Québec veut recommencer les interceptions aléatoires
Ce n’est pas la loi permettant aux policiers d’intercepter sans motifs les automobilistes qui cause le profilage racial, mais bien le comportement de certains agents, croit Québec, qui tente d’invalider à la Cour d’appel un récent jugement.
« Ce n’est pas parce qu’on appartient à un groupe racisé que cela fait en sorte que l’interception est du profilage racial », a expliqué Me Michel Déom, du Procureur général du Québec, hier matin à la Cour d’appel.
L’avocat, qui représente l’État, estime qu’il ne faut pas tenir pour acquis que tous les policiers agissent en fonction de préjugés lors des interceptions policières.
Selon Me Déom, les agents ont notamment des obligations en matière de sécurité routière et de vérification de l’alcool au volant.
Certaines infractions ne peuvent être contrôlées qu’en vérifiant l’identité du conducteur, ce qui commande des interceptions aléatoires pour des fins de contrôle.
En octobre 2022, la Cour supérieure avait statué que les policiers ne pouvaient désormais plus intercepter aléatoirement les automobilistes.
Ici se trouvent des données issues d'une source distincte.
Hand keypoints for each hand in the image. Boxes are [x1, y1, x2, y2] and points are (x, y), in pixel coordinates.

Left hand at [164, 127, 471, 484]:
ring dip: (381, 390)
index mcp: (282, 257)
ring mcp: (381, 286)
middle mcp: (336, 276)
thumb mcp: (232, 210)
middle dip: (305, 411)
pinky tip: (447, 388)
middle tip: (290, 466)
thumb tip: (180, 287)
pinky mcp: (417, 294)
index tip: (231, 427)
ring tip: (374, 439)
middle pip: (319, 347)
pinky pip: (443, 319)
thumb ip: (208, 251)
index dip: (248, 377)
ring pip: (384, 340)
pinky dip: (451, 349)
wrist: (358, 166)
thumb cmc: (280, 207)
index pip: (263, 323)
« Le profilage racial existe bel et bien. C’est une réalité qui pèse de tout son poids sur les collectivités noires », avait alors commenté le juge Michel Yergeau, en révoquant la décision de la Cour suprême qui avait autorisé ces interceptions aléatoires en 1990.
La demande avait été intentée par Joseph-Christopher Luamba, un étudiant d’origine haïtienne. À trois reprises en à peine plus d’un an, il s’était fait intercepter sans motifs. Il était ensuite libéré sans constat d’infraction après s’être identifié.
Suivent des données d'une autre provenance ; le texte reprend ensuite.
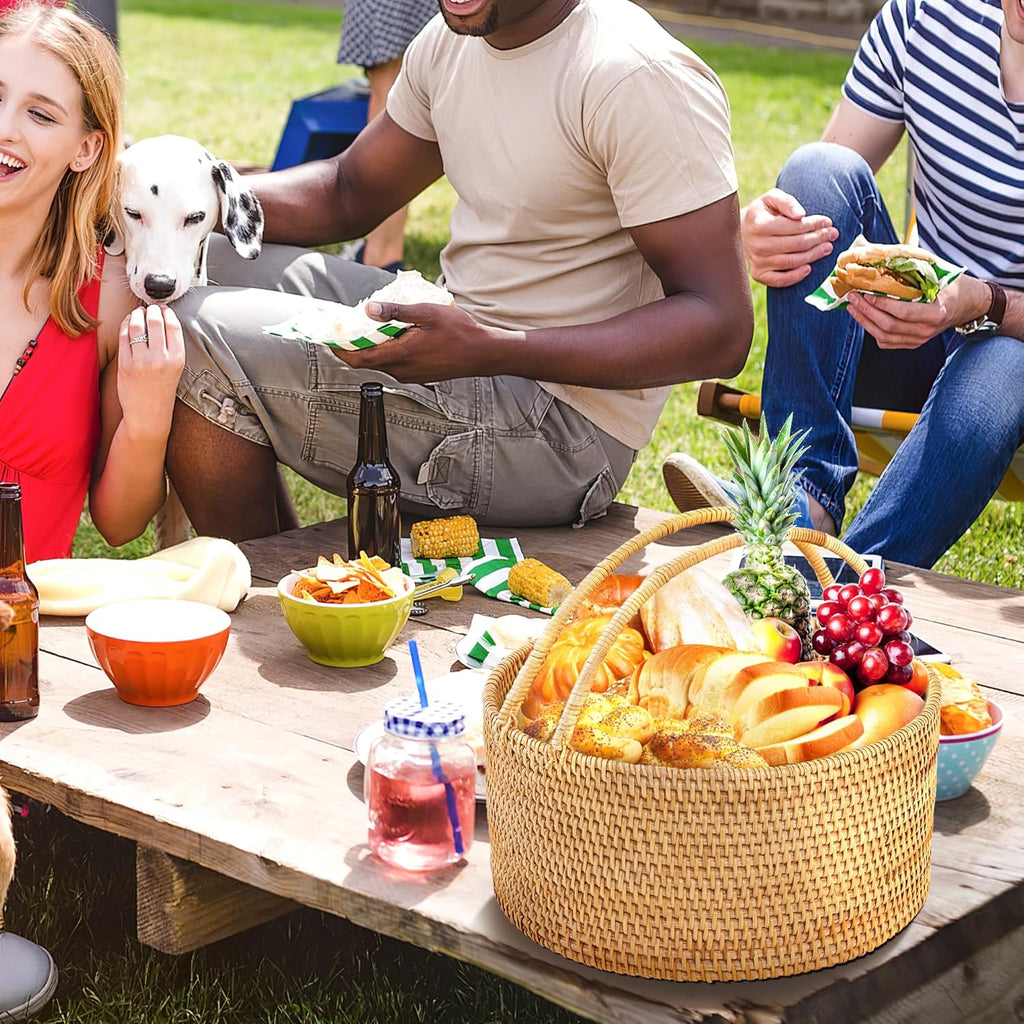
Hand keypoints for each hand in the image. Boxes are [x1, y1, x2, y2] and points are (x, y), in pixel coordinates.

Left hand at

« Il y en a un problème de surreprésentation et l’État ne le nie pas. On essaie de corriger ce qui est avant tout un comportement policier. Ce n’est pas si simple qu’il y paraît », a mentionné Me Déom.
DEVANT LA DÉONTOLOGIE
Ce sont donc les agissements des policiers qu’il faudrait sanctionner et non la loi en elle-même, estime l’avocat du gouvernement québécois.
Et s’il y a faute, les recours devraient être individuels, en déontologie policière ou devant la Commission des droits de la personne et des droits de la jeunesse.
Une liste d’indicateurs peut alors être utilisée pour inférer que la conduite d’un policier est du profilage racial, selon les avocats du gouvernement.
L’audience, qui se poursuit jusqu’à aujourd’hui, est présidée par les juges Julie Dutil, Suzanne Gagné et Lori Renée Weitzman.